Although the above system effectively operates in steady state, a drawback well known to the person skilled in the art occurs in the transient state at the start of the feeding process, when the yarn is subjected to tension peaks due to the relatively low quickness of movement of the yarn-winding drum with respect to the high quickness of drawing of the downstream machine.
In order to overcome the above drawback, it is known, e.g., from EP 0 256 519, to provide the yarn feeder with a tension-limiting device capable of storing a reserve between the feeder and the downstream machine, which reserve is releasable during the starting transients in order to prevent the above tension peaks. In the embodiment of EP 0 256 519, a reserve is formed by deviating the yarn from its natural path between two stationary eyelets, by means of a rigid bar connected to the driving shaft of a motor. At rest, as well as in steady state, the bar is positioned in such a way as to deviate the yarn from its natural path. In the transient state at the start of the feeding process, the bar is rotated in such a way as to temporarily release the yarn.
The above tension-limiting device requires very accurate control of the movement of the bar and, therefore, introduces considerable complications in the control system of the feeder, with consequent rise in costs.
A simpler system, which is very effective in reducing the tension peaks, is described in U.S. Pat. No. 3,962,891, wherein, likewise the previous system, a reserve is formed by deviating the yarn from its natural path between two stationary eyelets. Unlike the previous system, however, in U.S. Pat. No. 3,962,891 the yarn is not deviated “actively” by a rigid bar connected to a controlled motor, but “passively” by an arm integral with a flat spiral spring which is loaded to a predetermined tension. During the starting transients, the arm bends in contrast to the returning action of the spring and the reserve is released. At this stage, the yarn is maintained at a desired level of tension depending on the preload on the spring.

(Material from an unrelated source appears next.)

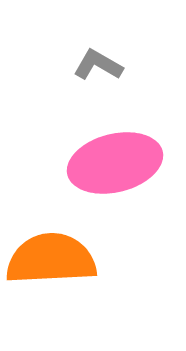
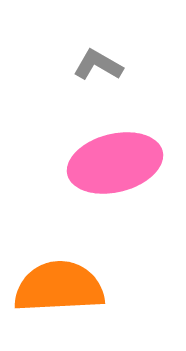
orange semicircle: moved 8 px right, 28 px down
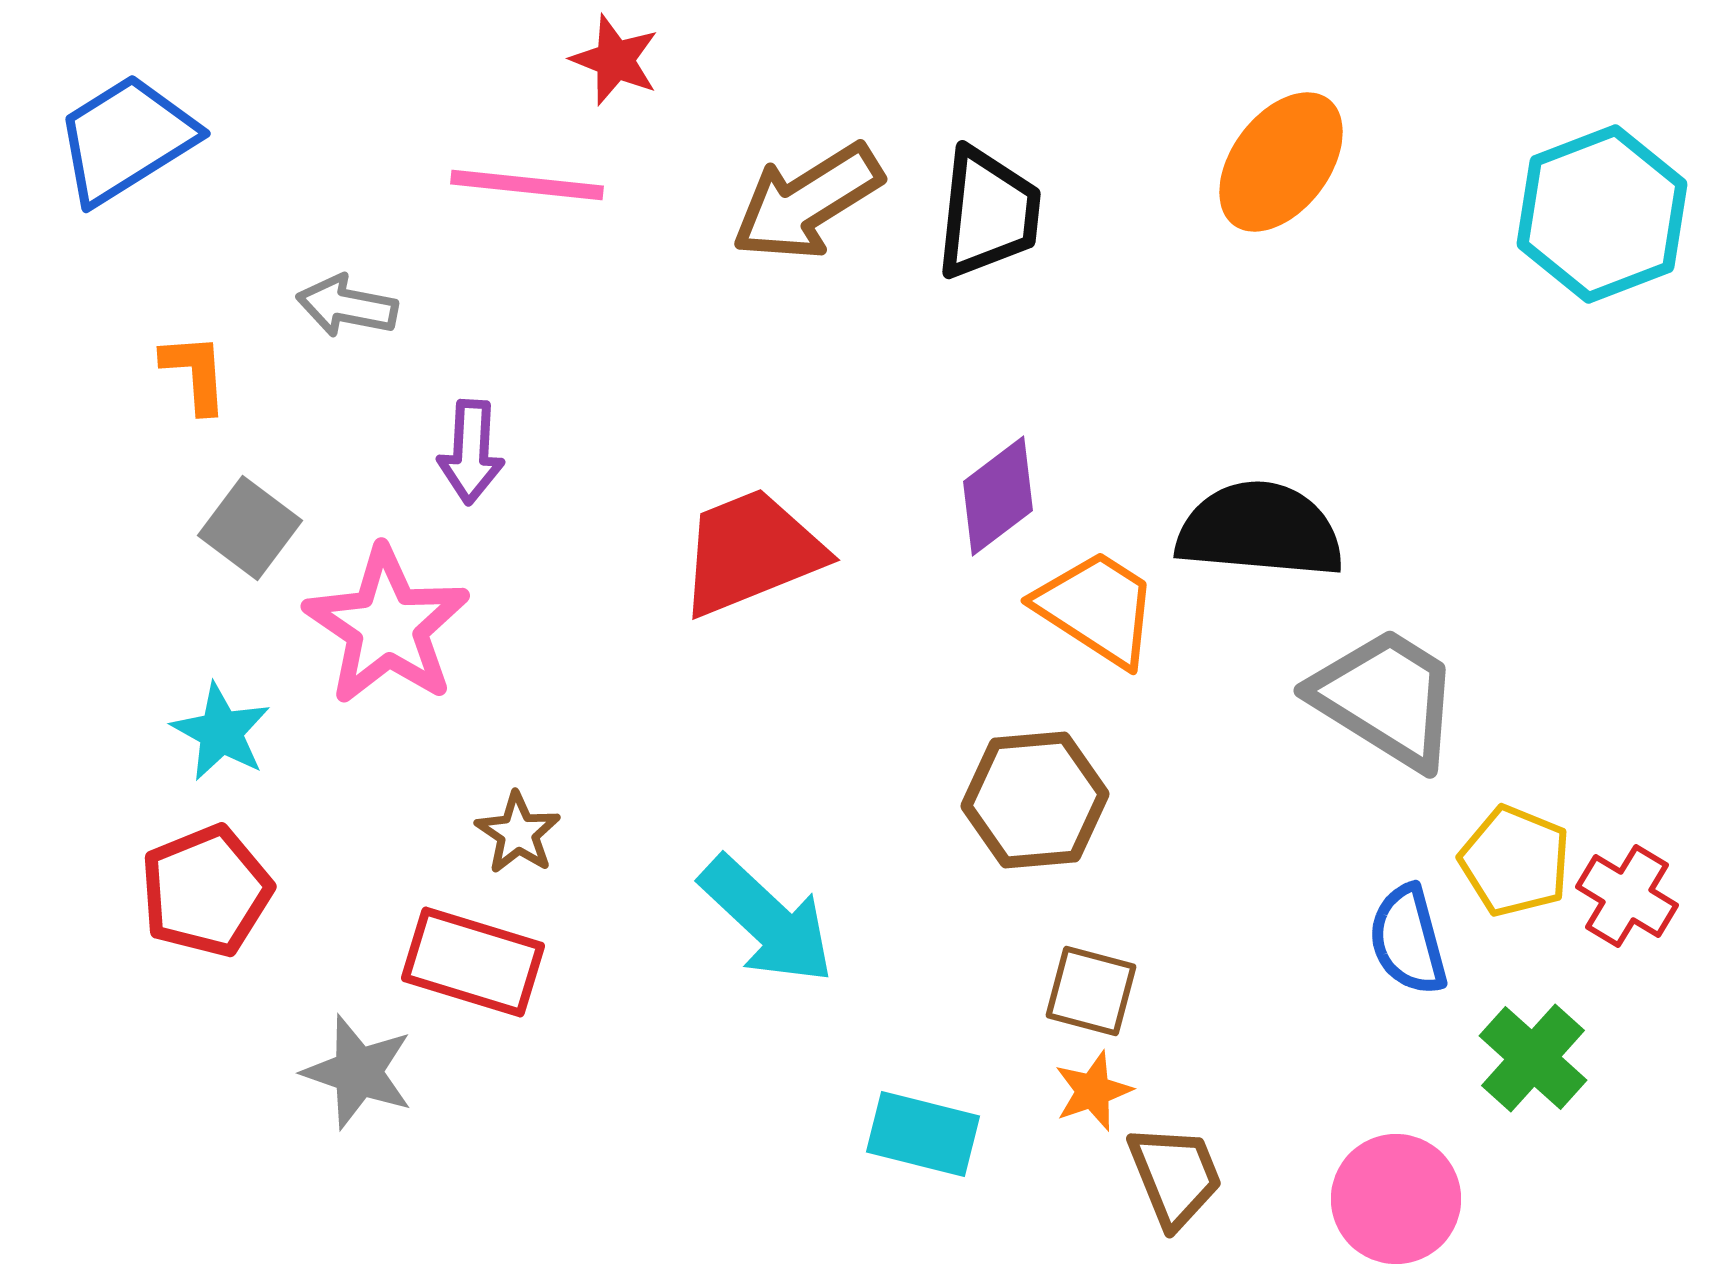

The above system is effective and easy to put into practice, but it has the drawback that, when it is desired to adjust the operative tension in relation to any variations of the feeding tension—which, as known, are managed in a fully automated way on the basis of the characteristics of the yarn, of the type of processing, of the type of downstream machine, etc.—the load of the spring must be manually adjusted, with consequent reduction of the degree of automation of the line.